REQUEST:
Reading through the lines below, count those that include the string "تصميم"; the answer is that number and nothing else.
....................
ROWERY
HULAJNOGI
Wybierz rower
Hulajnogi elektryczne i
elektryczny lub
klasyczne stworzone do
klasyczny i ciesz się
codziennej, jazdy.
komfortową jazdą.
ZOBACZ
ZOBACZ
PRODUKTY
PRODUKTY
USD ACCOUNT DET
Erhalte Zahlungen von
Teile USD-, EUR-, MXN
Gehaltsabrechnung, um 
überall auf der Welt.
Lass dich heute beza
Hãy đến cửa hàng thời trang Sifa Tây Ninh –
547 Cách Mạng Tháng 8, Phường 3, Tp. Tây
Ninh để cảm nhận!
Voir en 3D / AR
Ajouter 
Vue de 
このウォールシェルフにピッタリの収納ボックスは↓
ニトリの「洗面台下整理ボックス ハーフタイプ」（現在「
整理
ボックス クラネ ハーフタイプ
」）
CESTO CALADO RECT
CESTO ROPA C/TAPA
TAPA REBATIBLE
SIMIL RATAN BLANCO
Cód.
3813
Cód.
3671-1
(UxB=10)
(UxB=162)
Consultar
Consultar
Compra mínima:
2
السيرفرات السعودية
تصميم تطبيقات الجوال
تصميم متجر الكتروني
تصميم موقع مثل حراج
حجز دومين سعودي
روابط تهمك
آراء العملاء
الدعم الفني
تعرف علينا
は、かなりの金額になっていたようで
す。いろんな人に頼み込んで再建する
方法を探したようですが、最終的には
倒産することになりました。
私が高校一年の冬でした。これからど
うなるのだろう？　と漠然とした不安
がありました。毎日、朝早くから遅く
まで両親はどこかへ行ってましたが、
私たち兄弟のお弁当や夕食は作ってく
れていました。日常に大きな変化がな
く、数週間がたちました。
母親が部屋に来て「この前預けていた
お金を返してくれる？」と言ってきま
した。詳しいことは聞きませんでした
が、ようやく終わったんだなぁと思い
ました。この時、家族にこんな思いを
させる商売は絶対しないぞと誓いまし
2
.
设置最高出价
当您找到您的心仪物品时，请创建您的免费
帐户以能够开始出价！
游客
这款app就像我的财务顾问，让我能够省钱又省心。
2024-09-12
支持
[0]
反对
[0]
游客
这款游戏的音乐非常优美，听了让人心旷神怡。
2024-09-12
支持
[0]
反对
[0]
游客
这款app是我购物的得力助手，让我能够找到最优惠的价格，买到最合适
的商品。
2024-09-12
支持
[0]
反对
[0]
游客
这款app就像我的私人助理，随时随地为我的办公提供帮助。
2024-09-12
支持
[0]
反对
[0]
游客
....................
OUTPUT OF THE TASK:
3